■ Prompt 1
According to the Hacker News thread about deeplearn.js, how large is SqueezeNet compared with Inception?
■ Prompt 2
Go on with the Hacker News thread about deeplearn.js, starting after its last comment.

■ Text provided
| HN Mirror

Y	Hacker News new \| ask \| show \| jobs

by nsthorat 3181 days ago

deeplearn.js author here...

We do not send any webcam / audio data back to a server, all of the computation is totally client side. The storage API requests are just downloading weights of a pretrained model.

We're thinking about releasing a blog post explaining the technical details of this project, would people be interested?

5 comments

amelius 3181 days ago

Yes please! :)

And some quick questions:

What network topology do you use, and on what model is it based (e.g. "inception")?

What kind of data have you used to pretrain the model?

link

nsthorat 3181 days ago

We're using SqueezeNet (https://github.com/DeepScale/SqueezeNet), which is similar to Inception (trained on the same ImageNet dataset) but is much smaller - 5MB instead of inception's 100MB - and inference is much much quicker.

The application takes webcam frames and infers through SqueezeNet, producing a 1000D logits vector for each frame. These can be thought of as unnormalized probabilities for each of ImageNet's 1000 classes.

During the collection phase, we collect these vectors for each class in browser memory, and during inference we pass the frame through SqueezeNet and do k-nearest neighbors to find the class with the most similar logits vector. KNN is quick because we vectorize it as one large matrix multiplication.

I'll go deeper in a blog post soon :)

link

eggie5 3180 days ago

So you're doing nearest neighbour search on the images features from the CNN. This is alluded to in Figure 4 of the DeCaf paper: https://twitter.com/eggie5/status/907120374575505408

link

eggie5 3180 days ago

alexnet paper not decaf paper!

link

amelius 3181 days ago

Interesting!

I'm curious why you've used a different classification algorithm on top of a neural network. I would expect that a neural network on top of a pretrained network could give similar results, with the benefit of simpler code. Is performance the reason?

Anyway, I'm looking forward to your blog post.

■ Entries shown
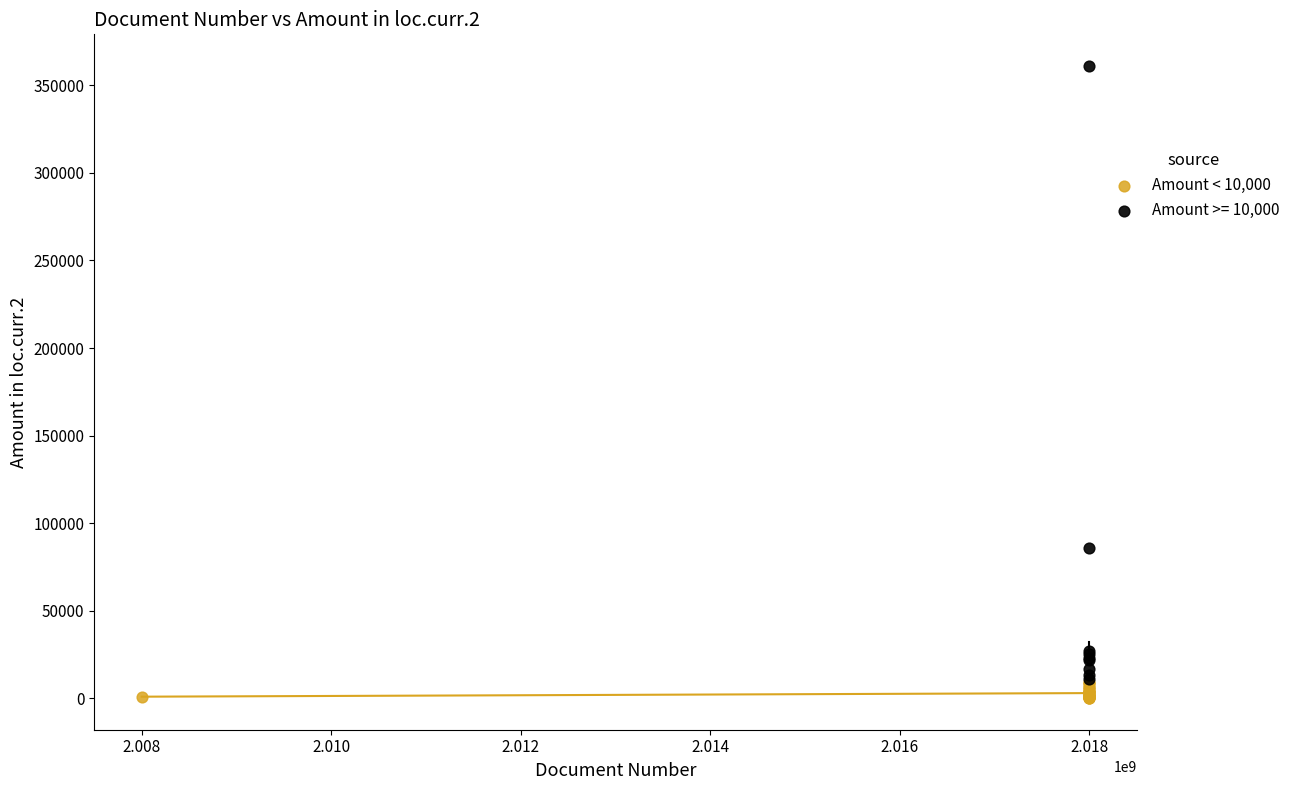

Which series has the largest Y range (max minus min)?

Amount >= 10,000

* * *

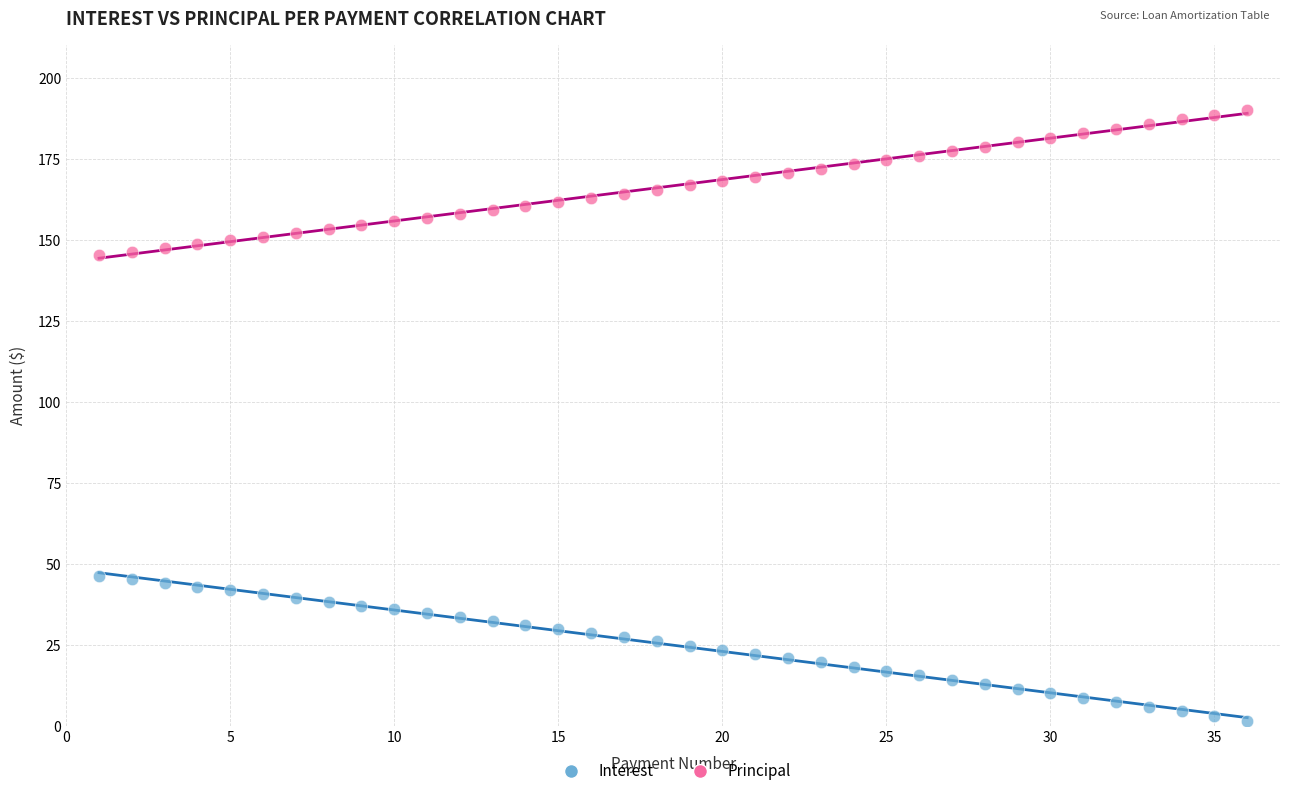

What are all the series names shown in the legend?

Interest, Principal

■ Response box 1
SqueezeNet is 5MB, while Inception is 100MB.

■ Response box 2
link

nsthorat 3181 days ago

Training a neural network on top would require a "proper" training phase, and finding the right hyperparameters that work everywhere turned out to be tricky. Actually, this is what we did originally, in the blog post we'll try to show demos of each of the approaches and explain why they don't work.

KNN also makes training "instant", and the code much much simpler.

link

amelius 3181 days ago

That makes sense.

By the way, I think your software could become very popular on the Raspberry Pi, because it would be very cheap and fun to use it for all sorts of applications (e.g. home automation).

link

nsthorat 3181 days ago

https://github.com/PAIR-code/deeplearnjs/issues/158

link

make3 3181 days ago

Basically, read this paper: https://www.cs.cmu.edu/~rsalakhu/papers/oneshot1.pdf

link

Splines 3181 days ago

There's something fantastically entertaining about this. It's stupidly simple (from the outside) but interacting with the computer in such a different way is weirdly fun.

It's like when you turn on a camera and people can see themselves on a TV. A lot of people can't help but make faces at it.

link

sydd 3180 days ago

Why does it not work in Edge? Please keep the web open, do not make stuff that does not work in a modern browser. Also always give an option to try it anyway.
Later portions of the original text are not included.